Electrotechnical law of reactance
The formation of reactive resistance occurs with the help of a drop in reactive power consumed to create an electromagnetic field in the electrical circuit. The drop in reactive power is formed by connecting a device with an active resistance to the converter.
A two-terminal device connected to the circuit turns out to accumulate only a limited fraction of the charge until the voltage polarity changes to the diametrically opposite. Thanks to this, the electric current does not drop to zero, as in DC circuits. The accumulation of charge by a capacitor directly depends on the frequency of the electric current.
The formula for reactance is the imaginary part of the impedance:
Z = R + jX, where Z - complex electrical resistance, R - active electrical resistance, X - reactive electrical resistance, j - imaginary unit.
The magnitude of the reactive electrical resistance can be expressed through the values of the capacitive and inductive resistance.
Electrical impedance
The impedance of an alternating current circuit, or impedance, is a reflection of the current transformed over time. In electrical literature, it is designated by the Latin letter Z. Impedance is a two-dimensional (vector) quantity that includes two independent scalar one-dimensional characteristics: active and reactive resistance to alternating electric current. Simply put, impedance is the total resistance and the reactance.

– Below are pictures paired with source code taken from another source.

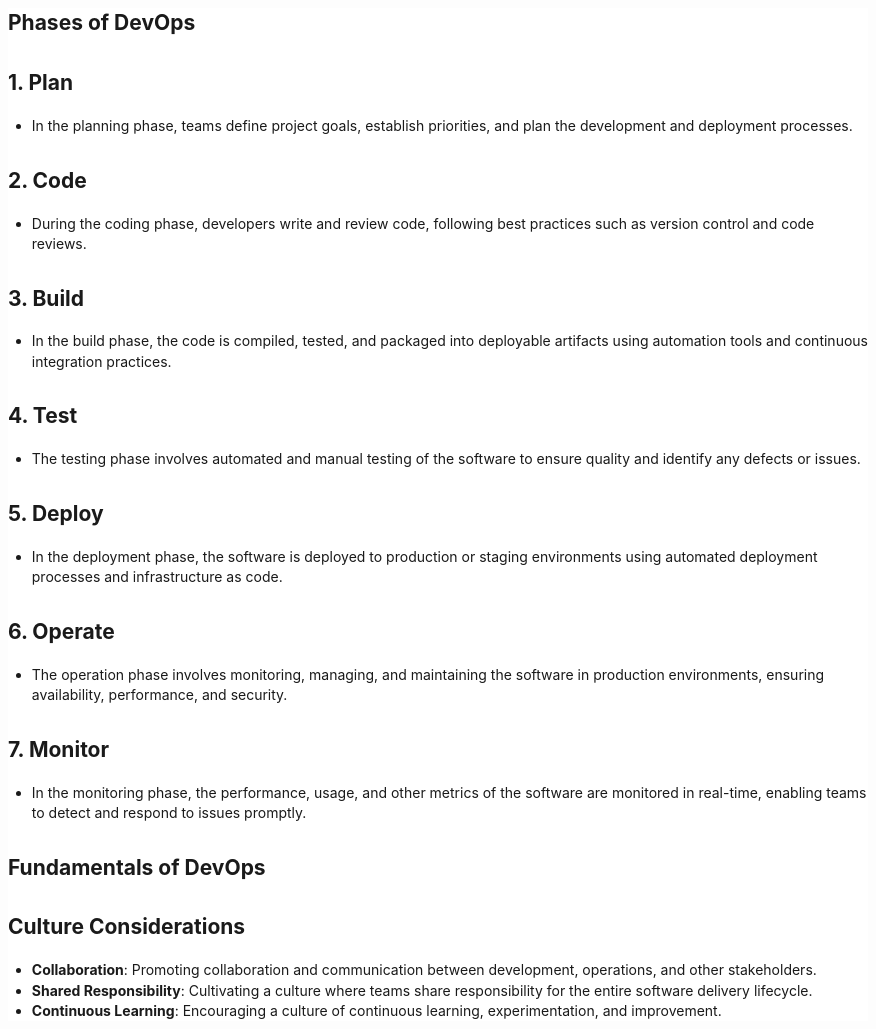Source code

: ## Phases of DevOps

## 1. Plan

- In the planning phase, teams define project goals, establish priorities, and plan the development and deployment processes.

## 2. Code

- During the coding phase, developers write and review code, following best practices such as version control and code reviews.

## 3. Build

- In the build phase, the code is compiled, tested, and packaged into deployable artifacts using automation tools and continuous integration practices.

## 4. Test

- The testing phase involves automated and manual testing of the software to ensure quality and identify any defects or issues.

## 5. Deploy

- In the deployment phase, the software is deployed to production or staging environments using automated deployment processes and infrastructure as code.

## 6. Operate

- The operation phase involves monitoring, managing, and maintaining the software in production environments, ensuring availability, performance, and security.

## 7. Monitor

- In the monitoring phase, the performance, usage, and other metrics of the software are monitored in real-time, enabling teams to detect and respond to issues promptly.

## Fundamentals of DevOps

## Culture Considerations

- **Collaboration**: Promoting collaboration and communication between development, operations, and other stakeholders.
- **Shared Responsibility**: Cultivating a culture where teams share responsibility for the entire software delivery lifecycle.
- **Continuous Learning**: Encouraging a culture of continuous learning, experimentation, and improvement.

The active impedance component, denoted by the letter R, is a measure of the level at which a material resists the flow of negatively charged particles among its atoms. Low-resistance materials are considered to be:
- gold;
- silver;
- copper.
High-resistance materials are called dielectrics or insulators. The list of such materials includes:
- polyethylene;
- mica;
- plexiglass.
Substances with an intermediate degree of resistance are classified as semiconductors. This group includes:
-
metal oxides; - sulfur compounds;
- compounds with selenium;
- chemical elements (arsenic, germanium, phosphorus, silicon, sulfur, tellurium, carbon, galen, etc.).
The impedance is calculated by the formula: Z = √ R2 + (XL - XC)2, where: R - active electrical resistance; XL - inductive reactance, unit of measurement Ohm; XC is the capacitive reaction, the unit of measurement is Ohm. The total resistance is calculated step by step. First, a diagram is drawn, then equivalent resistances are calculated individually for the active, inductive and capacitive components of the load, and the total resistance of the electrical circuit is calculated.